Stábile had received his first taste of managing, way back in the 1931–32 season at Genoa, long before he retired from playing. Here he spent the aforementioned season as a co-manager, alongside Luigi Burlando.

After a year at Red Star Paris, he became player-manager for the club; this included the season in which they were promoted from Ligue 2. Stábile left the French club, to coach the Argentina national team. He began his spell in 1939.

Stábile coached Argentina to six South American Championship trophies: in 1941, 1945, 1946, 1947, 1955 and 1957. After the first round exit at the 1958 World Cup (the first worldwide competition Argentina took part in in 24 years), where Argentina lost the last of its three matches with 1–6 to Czechoslovakia, his time with the national side came to a halt. He was called back to the helm of Argentina in 1960 and he led Argentina in the third and last edition of the Panamerican Football Championship, which took place in Costa Rica.

===

HOW TO COMPLETE THIS TASK. Could you copy, word for word, the part of the passage on Stábile's coaching career that opens with the words containing "Stábile had received" and closes with "alongside Luigi Burlando."? You won't need the data that follows.

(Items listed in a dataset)
===

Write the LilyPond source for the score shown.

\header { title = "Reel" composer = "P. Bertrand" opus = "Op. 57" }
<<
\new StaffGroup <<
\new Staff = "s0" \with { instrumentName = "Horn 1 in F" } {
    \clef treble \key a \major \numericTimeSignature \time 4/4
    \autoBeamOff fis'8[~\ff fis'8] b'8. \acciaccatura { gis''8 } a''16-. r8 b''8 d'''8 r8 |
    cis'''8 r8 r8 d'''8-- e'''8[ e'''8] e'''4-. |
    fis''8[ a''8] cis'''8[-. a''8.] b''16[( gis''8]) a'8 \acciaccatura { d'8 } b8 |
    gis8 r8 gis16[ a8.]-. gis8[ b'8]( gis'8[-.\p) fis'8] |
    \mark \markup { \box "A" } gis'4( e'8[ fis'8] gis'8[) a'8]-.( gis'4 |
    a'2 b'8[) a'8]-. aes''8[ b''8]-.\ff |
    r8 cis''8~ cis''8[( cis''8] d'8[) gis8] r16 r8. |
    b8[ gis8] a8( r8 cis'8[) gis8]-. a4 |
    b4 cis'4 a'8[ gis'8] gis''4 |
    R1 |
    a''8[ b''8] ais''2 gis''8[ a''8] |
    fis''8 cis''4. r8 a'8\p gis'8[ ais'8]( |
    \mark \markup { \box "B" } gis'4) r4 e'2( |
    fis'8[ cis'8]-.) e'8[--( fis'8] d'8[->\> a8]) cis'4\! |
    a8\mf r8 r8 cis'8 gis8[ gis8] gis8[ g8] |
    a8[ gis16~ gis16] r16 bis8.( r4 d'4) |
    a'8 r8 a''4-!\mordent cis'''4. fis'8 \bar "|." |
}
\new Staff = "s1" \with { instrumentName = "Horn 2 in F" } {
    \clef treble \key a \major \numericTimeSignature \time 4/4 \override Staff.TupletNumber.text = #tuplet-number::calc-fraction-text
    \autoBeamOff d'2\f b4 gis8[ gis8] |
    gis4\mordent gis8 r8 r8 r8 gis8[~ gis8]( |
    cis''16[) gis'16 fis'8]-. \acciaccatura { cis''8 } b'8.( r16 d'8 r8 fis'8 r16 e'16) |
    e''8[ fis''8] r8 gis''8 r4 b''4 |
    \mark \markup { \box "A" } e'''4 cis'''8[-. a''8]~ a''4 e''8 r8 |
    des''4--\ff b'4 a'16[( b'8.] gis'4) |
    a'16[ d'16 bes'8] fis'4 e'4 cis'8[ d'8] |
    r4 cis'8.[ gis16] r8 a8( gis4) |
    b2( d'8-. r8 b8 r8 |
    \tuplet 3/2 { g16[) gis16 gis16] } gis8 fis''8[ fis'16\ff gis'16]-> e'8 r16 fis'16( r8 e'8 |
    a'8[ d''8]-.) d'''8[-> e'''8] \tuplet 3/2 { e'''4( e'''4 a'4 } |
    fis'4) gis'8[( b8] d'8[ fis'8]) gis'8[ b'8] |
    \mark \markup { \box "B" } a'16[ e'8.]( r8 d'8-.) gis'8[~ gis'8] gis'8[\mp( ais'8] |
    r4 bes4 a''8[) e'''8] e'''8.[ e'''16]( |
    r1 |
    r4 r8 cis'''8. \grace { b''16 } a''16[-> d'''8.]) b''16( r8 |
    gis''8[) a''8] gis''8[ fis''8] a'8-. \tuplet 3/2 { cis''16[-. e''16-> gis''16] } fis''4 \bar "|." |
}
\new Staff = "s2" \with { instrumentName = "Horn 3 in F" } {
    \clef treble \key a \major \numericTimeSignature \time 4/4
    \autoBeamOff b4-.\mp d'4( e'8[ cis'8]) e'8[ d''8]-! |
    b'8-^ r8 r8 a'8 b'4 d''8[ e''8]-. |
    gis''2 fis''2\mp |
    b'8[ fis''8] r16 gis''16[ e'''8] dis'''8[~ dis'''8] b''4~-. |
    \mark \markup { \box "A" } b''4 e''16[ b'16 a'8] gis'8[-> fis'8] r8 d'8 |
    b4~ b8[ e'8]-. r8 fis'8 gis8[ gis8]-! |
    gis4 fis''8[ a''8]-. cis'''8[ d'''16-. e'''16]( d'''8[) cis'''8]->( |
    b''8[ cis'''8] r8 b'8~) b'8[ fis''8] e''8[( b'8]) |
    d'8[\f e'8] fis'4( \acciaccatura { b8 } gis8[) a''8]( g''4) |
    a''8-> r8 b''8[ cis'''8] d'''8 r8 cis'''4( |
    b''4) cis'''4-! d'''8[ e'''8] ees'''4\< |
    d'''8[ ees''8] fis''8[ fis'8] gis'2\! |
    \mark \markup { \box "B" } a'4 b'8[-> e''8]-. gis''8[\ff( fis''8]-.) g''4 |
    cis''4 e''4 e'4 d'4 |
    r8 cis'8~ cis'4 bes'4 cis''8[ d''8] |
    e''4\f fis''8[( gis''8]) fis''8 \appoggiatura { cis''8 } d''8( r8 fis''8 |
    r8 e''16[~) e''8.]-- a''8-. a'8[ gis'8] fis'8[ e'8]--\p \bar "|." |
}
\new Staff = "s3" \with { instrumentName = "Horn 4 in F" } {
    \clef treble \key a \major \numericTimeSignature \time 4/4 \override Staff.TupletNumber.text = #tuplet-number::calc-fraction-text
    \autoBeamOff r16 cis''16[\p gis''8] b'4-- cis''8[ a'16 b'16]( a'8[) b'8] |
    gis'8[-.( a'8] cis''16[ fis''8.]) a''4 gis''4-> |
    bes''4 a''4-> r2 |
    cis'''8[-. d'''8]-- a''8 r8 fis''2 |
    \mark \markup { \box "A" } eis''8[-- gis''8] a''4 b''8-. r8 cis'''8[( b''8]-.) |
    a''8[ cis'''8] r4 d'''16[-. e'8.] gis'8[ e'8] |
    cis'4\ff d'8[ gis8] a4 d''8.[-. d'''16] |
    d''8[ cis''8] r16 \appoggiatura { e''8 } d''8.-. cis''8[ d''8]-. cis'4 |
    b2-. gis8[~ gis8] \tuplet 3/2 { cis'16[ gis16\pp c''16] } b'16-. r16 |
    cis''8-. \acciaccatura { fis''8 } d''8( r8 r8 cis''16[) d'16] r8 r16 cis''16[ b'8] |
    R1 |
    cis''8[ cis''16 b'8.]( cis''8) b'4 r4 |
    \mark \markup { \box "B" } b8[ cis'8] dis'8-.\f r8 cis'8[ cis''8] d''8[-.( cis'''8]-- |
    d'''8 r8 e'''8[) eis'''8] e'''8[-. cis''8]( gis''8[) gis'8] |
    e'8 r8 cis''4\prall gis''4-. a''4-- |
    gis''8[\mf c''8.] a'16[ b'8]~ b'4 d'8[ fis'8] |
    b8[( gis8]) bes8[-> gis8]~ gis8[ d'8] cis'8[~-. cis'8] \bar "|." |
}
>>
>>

===

RESPONSE.
Stábile had received his first taste of managing, way back in the 1931–32 season at Genoa, long before he retired from playing. Here he spent the aforementioned season as a co-manager, alongside Luigi Burlando.